We often read in newspapers that the systemic gender-based violation such as rape, acid attack on the face of women, and so on so forth. Redressal is hard to come by when the justice system chooses to drag cases of domestic violence for years and women are made to run pillar to post just to get some sense of solace. Some victims are decreed to marry their own rapist, as was the advice of the Chief justice of the Apex court of India. There has been an alarming increase in the number of dowry deaths in the past few years. In 2015, 7,634 cases were reported and from about 19 per day in 2001 to 21 per day in 2016 are reported cases of dowry death by NCB data. Out of the 100 cases of sexual violence that occur, 99 go unreported. Despite such abysmal numbers, dowry continues to be an institutionalised and integral part of Indian marriages.

Notwithstanding that, Ayesha’s suicide has fuelled the movement against dowry and broke all the records on social media. This begs the question that what is so peculiar about this particular suicide? To be fair, as we have discussed, the dowry phenomenon is popular across religious groups in India. So what has changed now? Muslims stand out like a stick in the mud when they so much as sneeze in their homes. Ayesha belongs to the Muslim community. She was clad in a burqa which is enough to garner the attention of Indian Media, hungry to pounce on the hapless Indian Muslim woman as they did during the Triple talaq movement. This aspect calls for double the marginality of Muslim women in India.

Tirelessly the narrative plays on her religious identity and her religion being the centre of the problem, but look again and you will find that religion has little to no role to play at all. For one, Islamic marriages mandate the giving of a ‘Mahr’ or a kind of consideration from the husband to the wife. Look at the Muslim communities around the world for a larger perspective. It’s always the Mahr and never dowry. So dowry does not figure at all in the Muslim community. This is a social issue and must be addressed as such. It is not incumbent upon the women to stop giving dowry but rather a responsibility of men to stop asking for dowry.
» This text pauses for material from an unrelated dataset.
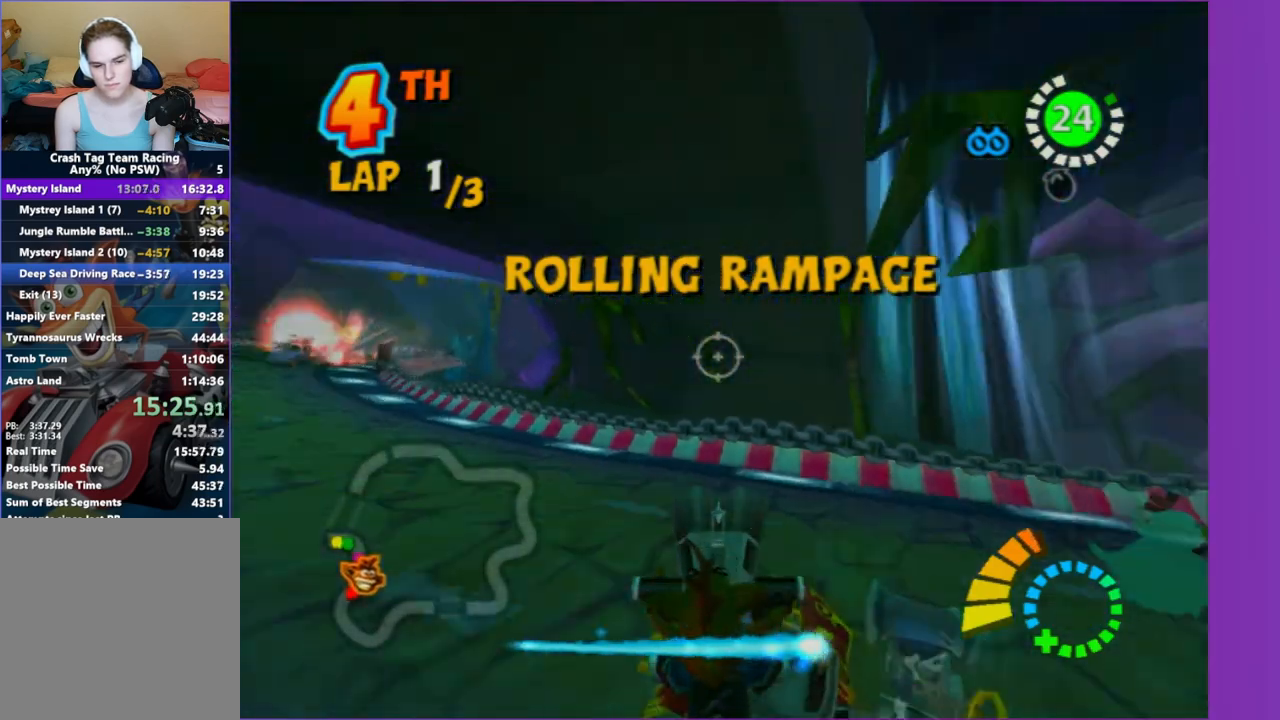
{"dt_ms": 500, "buttons": [], "left_stick": "center", "right_stick": "center", "button_events": []}
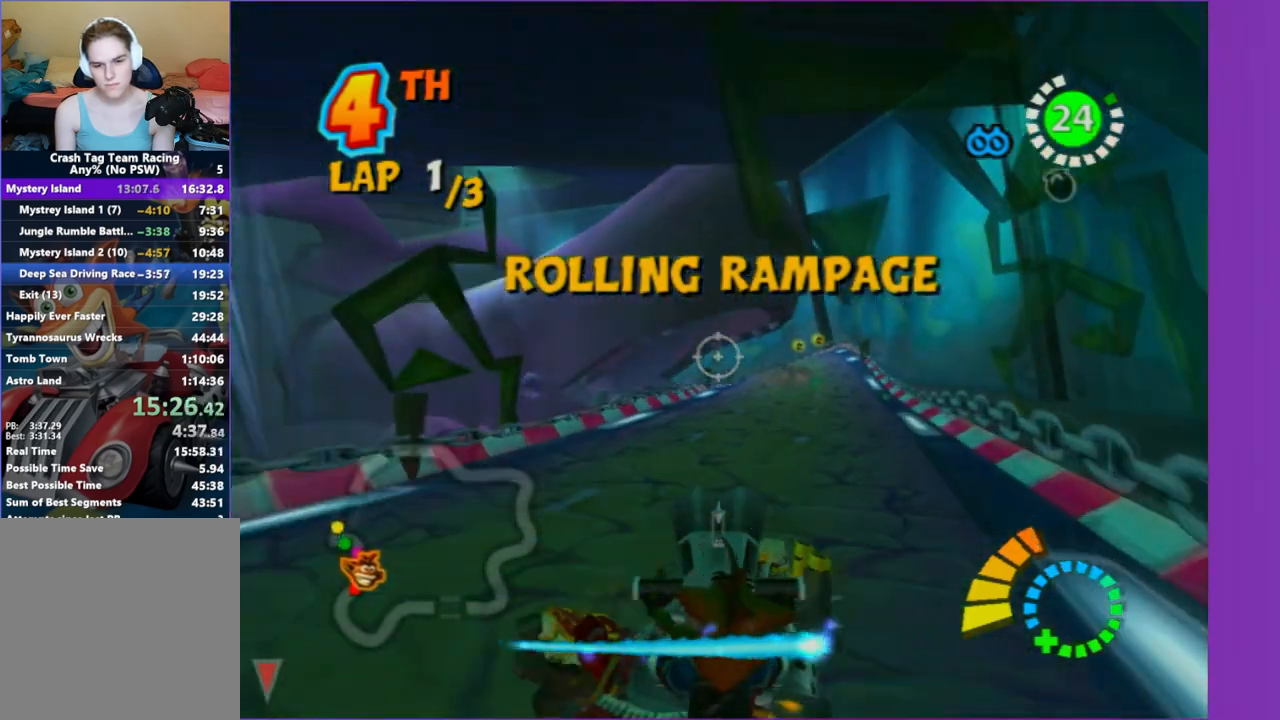
{"dt_ms": 500, "buttons": [], "left_stick": "down-left", "right_stick": "center", "button_events": []}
Just listening to the conversation between Ayesha and her parents is sure to move even the hardest of hearts. Theirs is a fight that many young women face every day. How heart-wrenching it is for a young girl to burden the weight of the world when she speaks of her father saying, “How long will you (father)  fight with your loved ones?” Her distraught mother says “if you do such an act then people will say that the fault was yours.” Even in her final moments, the pressure of society is dictating their thoughts and actions rather than their own wellbeing and safety.

The change has been slow but it is hopeful. People are now beginning to shun practises that deny women their agency, particularly the ‘Kanyadaan’. The law too penalises the evil of dowry through the Dowry Prohibition Act, 1961 albeit without singling out the men. Pop culture is jumping on to this bandwagon, where we see advertisements portraying strong female characters who refuse to bow down to social pressure even at their wedding! This has certainly helped change the dialogue at the grassroots level. What we need now is to be supportive of women facing such ordeals and make it a safe space for them to raise their voices against such injustice. We must proactively seek to openly challenge patriarchal traditions that make it difficult for women to live their lives in peace. Change starts from us, from you and me. 

Aiman Rizvi studied LLM in Islamic Law SOAS, University of London and Nabila Hasan is currently pursing LLM in European and International Human Rights Law, Saarland University, Germany.